1316 Kasan

Discovery
- Discovered by: G. Neujmin
- Discovery site: Simeiz Obs.
- Discovery date: 17 November 1933

Designations
- Named after: Kazan/Engelhardt Observatory (Russian city and observatory)
- Alternative designations: 1933 WC · 1978 WK_{14}
- Minor planet category: Mars-crosser · (inner)

Orbital characteristics
- Epoch 4 September 2017 (JD 2458000.5)
- Uncertainty parameter 0
- Observation arc: 83.36 yr (30,449 days)
- Aphelion: 3.1769 AU
- Perihelion: 1.6498 AU
- Semi-major axis: 2.4133 AU
- Eccentricity: 0.3164
- Orbital period (sidereal): 3.75 yr (1,369 days)
- Mean anomaly: 145.60°
- Mean motion: 0° 15^{m} 46.44^{s} / day
- Inclination: 23.930°
- Longitude of ascending node: 238.25°
- Argument of perihelion: 148.37°

Physical characteristics
- Dimensions: 6.86±0.69 km 7.13 km (calculated)
- Synodic rotation period: 5.82±0.01 h 5.83±0.01 h
- Geometric albedo: 0.20 (assumed) 0.216±0.043
- Spectral type: SMASS = Sr · S
- Absolute magnitude (H): 13.10 · 13.2 · 13.30±0.47

= 1316 Kasan =

Mars-crossing eccentric asteroid

1316 Kasan, provisional designation , is a stony asteroid and sizable Mars-crosser on an eccentric orbit from the asteroid belt, approximately 7 kilometers in diameter. It was discovered on 17 November 1933, by Soviet astronomer Grigory Neujmin at the Simeiz Observatory on the Crimean peninsula. The asteroid was named for the city of Kazan, Russia, and its nearby Engelhardt Observatory (Kazan Observatory).

== Orbit and classification ==

Kasan is a Mars-crossing asteroid, a dynamically unstable group between the main-belt and the near-Earth populations, crossing the orbit of Mars at 1.666 AU.

The asteroid is on an eccentric orbit around the Sun, at a distance of 1.6–3.2 AU once every 3 years and 9 months (1,369 days; semi-major axis of 2.41 AU). Its orbit has an eccentricity of 0.32 and an inclination of 24° with respect to the ecliptic. The body's observation arc begins at Heidelberg Observatory on 20 November 1933, three days after its official discovery observation at Simeiz Observatory.
● ● ● ●
Explore the material —
(a) In the article on asteroid 1316 Kasan, where and when does the body's observation arc begin?
(b) Extend the article on asteroid 1316 Kasan, starting after its final sentence.
● ● ● ●
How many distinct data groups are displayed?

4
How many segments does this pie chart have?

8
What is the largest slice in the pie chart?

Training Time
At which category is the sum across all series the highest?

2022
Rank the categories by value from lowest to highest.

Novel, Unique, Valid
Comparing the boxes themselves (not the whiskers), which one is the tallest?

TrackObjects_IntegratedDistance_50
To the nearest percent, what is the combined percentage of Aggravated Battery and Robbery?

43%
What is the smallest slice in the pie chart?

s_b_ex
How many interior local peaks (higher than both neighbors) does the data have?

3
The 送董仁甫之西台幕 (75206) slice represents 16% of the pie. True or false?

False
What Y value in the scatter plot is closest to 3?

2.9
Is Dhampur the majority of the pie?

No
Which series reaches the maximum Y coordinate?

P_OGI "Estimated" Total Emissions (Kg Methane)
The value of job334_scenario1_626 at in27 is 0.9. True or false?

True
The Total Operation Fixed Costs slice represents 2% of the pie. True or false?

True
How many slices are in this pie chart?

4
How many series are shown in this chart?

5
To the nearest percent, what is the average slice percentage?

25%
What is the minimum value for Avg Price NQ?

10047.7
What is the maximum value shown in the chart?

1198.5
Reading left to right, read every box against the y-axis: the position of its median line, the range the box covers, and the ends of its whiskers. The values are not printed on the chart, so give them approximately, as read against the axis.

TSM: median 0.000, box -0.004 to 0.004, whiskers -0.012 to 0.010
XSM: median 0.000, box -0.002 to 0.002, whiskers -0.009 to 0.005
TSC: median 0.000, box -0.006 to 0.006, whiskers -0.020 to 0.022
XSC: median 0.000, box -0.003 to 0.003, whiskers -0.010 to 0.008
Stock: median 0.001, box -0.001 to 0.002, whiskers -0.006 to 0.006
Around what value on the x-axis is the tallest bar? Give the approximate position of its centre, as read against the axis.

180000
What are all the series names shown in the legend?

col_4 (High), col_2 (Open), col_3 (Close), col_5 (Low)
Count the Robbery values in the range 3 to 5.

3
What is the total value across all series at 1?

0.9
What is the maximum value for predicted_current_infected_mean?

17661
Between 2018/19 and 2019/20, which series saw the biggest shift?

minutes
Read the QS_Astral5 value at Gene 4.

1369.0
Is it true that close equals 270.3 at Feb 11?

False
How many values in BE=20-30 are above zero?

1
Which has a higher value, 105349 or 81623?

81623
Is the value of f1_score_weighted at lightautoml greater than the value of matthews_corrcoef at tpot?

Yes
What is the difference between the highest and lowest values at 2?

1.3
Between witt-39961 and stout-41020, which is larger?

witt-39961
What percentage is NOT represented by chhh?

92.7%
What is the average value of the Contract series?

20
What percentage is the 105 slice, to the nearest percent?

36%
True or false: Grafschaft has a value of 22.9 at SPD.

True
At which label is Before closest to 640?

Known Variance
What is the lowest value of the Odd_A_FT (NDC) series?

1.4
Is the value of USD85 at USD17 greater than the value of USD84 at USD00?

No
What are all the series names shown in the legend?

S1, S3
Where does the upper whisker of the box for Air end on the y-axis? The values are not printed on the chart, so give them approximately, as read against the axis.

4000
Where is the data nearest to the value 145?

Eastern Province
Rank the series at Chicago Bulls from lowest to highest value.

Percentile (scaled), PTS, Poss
● ● ● ●
Expected responses —
(a) At Heidelberg Observatory on 20 November 1933.

(b)
== Physical characteristics ==

In the SMASS classification, Kasan is an Sr-subtype that transitions from the common S-type to the uncommon R-type asteroids.

=== Rotation period ===

In November 2008, a rotational lightcurve of Kasan was obtained from photometric observations by American astronomer Robert Stephens. Lightcurve analysis gave a well-defined rotation period of 5.82 hours with a brightness variation of 0.25 magnitude (U=3). Previously, a period of 5.83 hours with an amplitude of 0.26 magnitude was measured by Brian Warner at the Palmer Divide Observatory in September 2004 (U=2+).

=== Diameter and albedo ===

According to the survey carried out by the NEOWISE mission of NASA's Wide-field Infrared Survey Explorer, Kasan measures 6.86 kilometers in diameter and its surface has an albedo of 0.216. The Collaborative Asteroid Lightcurve Link assumes a standard albedo for stony asteroids of 0.20 and calculates a diameter of 7.13 kilometers based on an absolute magnitude of 13.1.

This makes Kazan one of the largest mid-sized Mars-crossing asteroids comparable with 1065 Amundsenia (9.75 km), 1139 Atami (9 km), 1474 Beira (8.73 km), 1508 Kemi (17 km), 1011 Laodamia (7.5 km), 1727 Mette (est. 9 km), 1131 Porzia (7.13 km), 1235 Schorria (est. 9 km), 985 Rosina (8.18 km), 1310 Villigera (15.24 km) and 1468 Zomba (7 km), but smaller than the largest members of this dynamical group, namely, 132 Aethra, 2204 Lyyli and 512 Taurinensis.

== Naming ==

This minor planet was named after the city of Kazan, the capital of the Republic of Tatarstan, Russia. It was also named in honor of the nearby Kazan Observatory (Engelhardt Observatory). The official naming citation was mentioned in The Names of the Minor Planets by Paul Herget in 1955 (H 120).